--- Listed records Enclosed Below ---

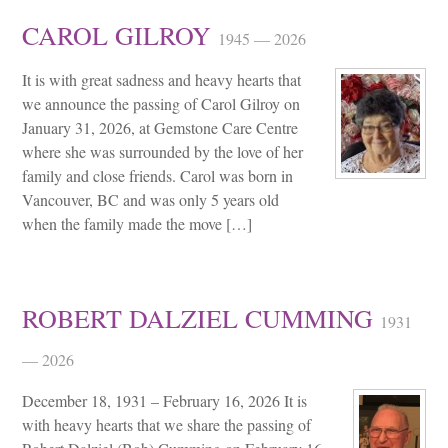
CAROL GILROY
1945 — 2026
It is with great sadness and heavy hearts that
we announce the passing of Carol Gilroy on
January 31, 2026, at Gemstone Care Centre
where she was surrounded by the love of her
family and close friends. Carol was born in
Vancouver, BC and was only 5 years old
when the family made the move […]
ROBERT DALZIEL CUMMING
1931
— 2026
December 18, 1931 – February 16, 2026 It is
with heavy hearts that we share the passing of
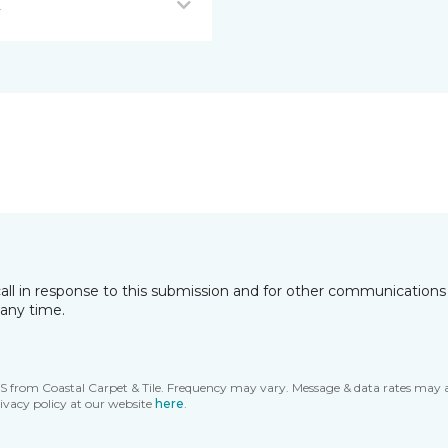
L
all in response to this submission and for other communications 
any time.
MS from Coastal Carpet & Tile. Frequency may vary. Message & data rates may 
ivacy policy at our website
here
.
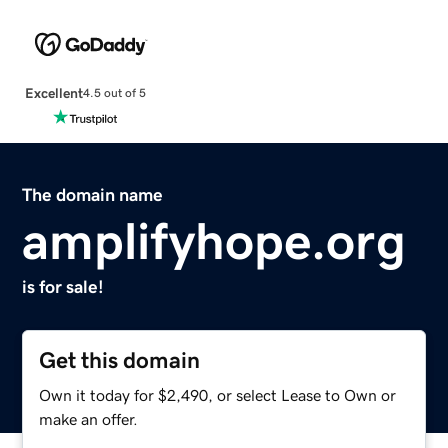
Excellent
4.5 out of 5
The domain name
amplifyhope.org
is for sale!
Get this domain
Own it today for $2,490, or select Lease to Own or
make an offer.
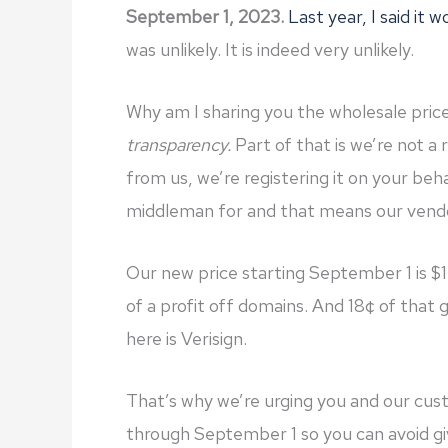
September 1, 2023.
Last year, I said it 
was unlikely. It is indeed very unlikely.
Why am I sharing you the wholesale pric
transparency.
Part of that is we’re not a 
from us, we’re registering it on your behalf
middleman for and that means our vend
Our new price starting September 1 is $
of a profit off domains. And 18¢ of that 
here is Verisign.
That’s why we’re urging you and our cu
through September 1 so you can avoid gi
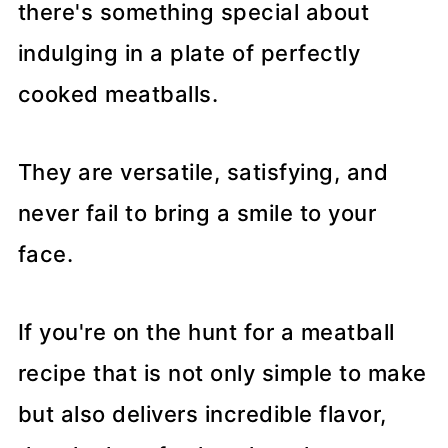
there's something special about
indulging in a plate of perfectly
cooked meatballs.
They are versatile, satisfying, and
never fail to bring a smile to your
face.
If you're on the hunt for a meatball
recipe that is not only simple to make
but also delivers incredible flavor,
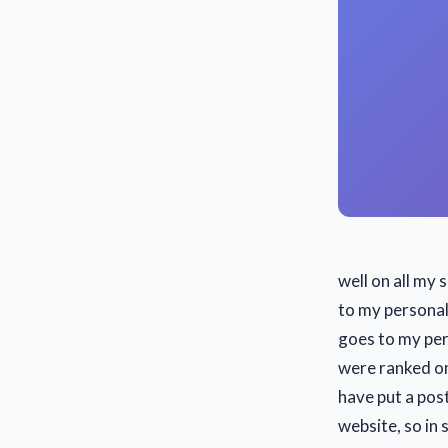
well on all my 
to my personal 
goes to my per
were ranked on
have put a pos
website, so in 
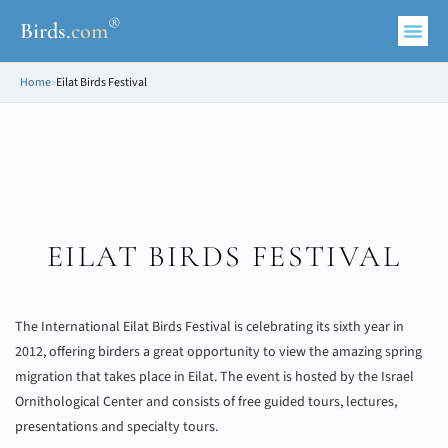
®
Birds
.
com
Home
»
Eilat Birds Festival
EILAT BIRDS FESTIVAL
The International Eilat Birds Festival is celebrating its sixth year in
2012, offering birders a great opportunity to view the amazing spring
migration that takes place in Eilat. The event is hosted by the Israel
Ornithological Center and consists of free guided tours, lectures,
presentations and specialty tours.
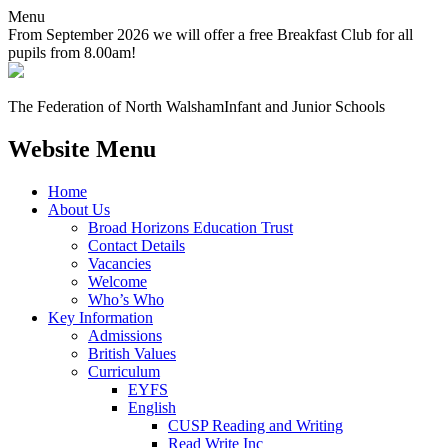
Menu
From September 2026 we will offer a free Breakfast Club for all
pupils from 8.00am!
The Federation of North Walsham
Infant and Junior Schools
Website Menu
Home
About Us
Broad Horizons Education Trust
Contact Details
Vacancies
Welcome
Who’s Who
Key Information
Admissions
British Values
Curriculum
EYFS
English
CUSP Reading and Writing
Read Write Inc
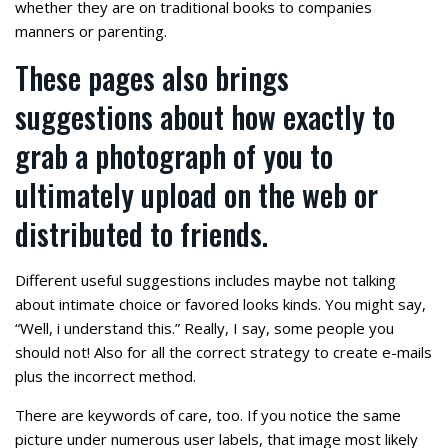
whether they are on traditional books to companies
manners or parenting.
These pages also brings
suggestions about how exactly to
grab a photograph of you to
ultimately upload on the web or
distributed to friends.
Different useful suggestions includes maybe not talking
about intimate choice or favored looks kinds. You might say,
“Well, i understand this.” Really, I say, some people you
should not! Also for all the correct strategy to create e-mails
plus the incorrect method.
There are keywords of care, too. If you notice the same
picture under numerous user labels, that image most likely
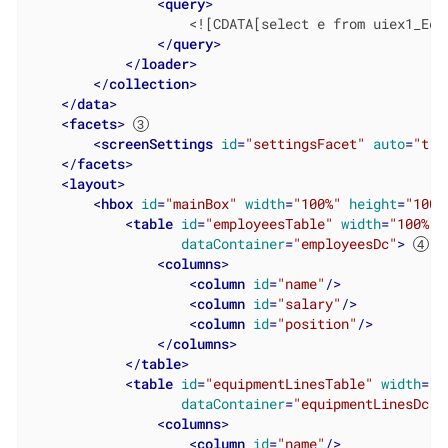
<
query
>
                    <![CDATA[select e from uiex1_Equ
</
query
>
</
loader
>
</
collection
>
</
data
>
<
facets
>
<
screenSettings
id
=
"settingsFacet"
auto
=
"tru
</
facets
>
<
layout
>
<
hbox
id
=
"mainBox"
width
=
"100%"
height
=
"100%
<
table
id
=
"employeesTable"
width
=
"100%"
dataContainer
=
"employeesDc"
>
<
columns
>
<
column
id
=
"name"
/>
<
column
id
=
"salary"
/>
<
column
id
=
"position"
/>
</
columns
>
</
table
>
<
table
id
=
"equipmentLinesTable"
width
=
"1
dataContainer
=
"equipmentLinesDc"
>
<
columns
>
<
column
id
=
"name"
/>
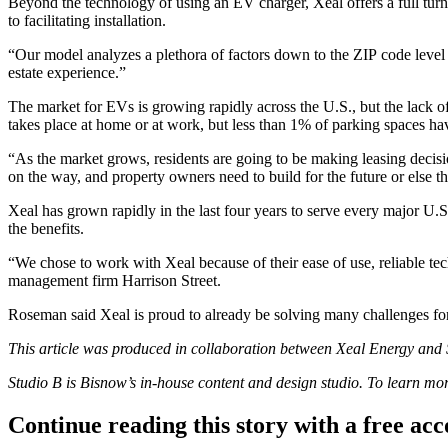
Beyond the technology of using an EV charger, Xeal offers a full turn
to facilitating installation.
“Our model analyzes a plethora of factors down to the ZIP code level
estate experience.”
The market for EVs is growing rapidly across the U.S., but the lack of
takes place at home or at work, but less than 1% of parking spaces ha
“As the market grows, residents are going to be making leasing decisi
on the way, and property owners need to build for the future or else th
Xeal has grown rapidly in the last four years to serve every major U.S
the benefits.
“We chose to work with Xeal because of their ease of use, reliable te
management firm Harrison Street.
Roseman said Xeal is proud to already be solving many challenges for
This article was produced in collaboration between
Xeal Energy
and S
Studio B is Bisnow’s in-house content and design studio. To learn m
Continue reading this story with a free ac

--- End of Enclosed Listed records ---

Task requirements
For the word "select", say how many lines of the listing include it; give nothing but the number.

Result
2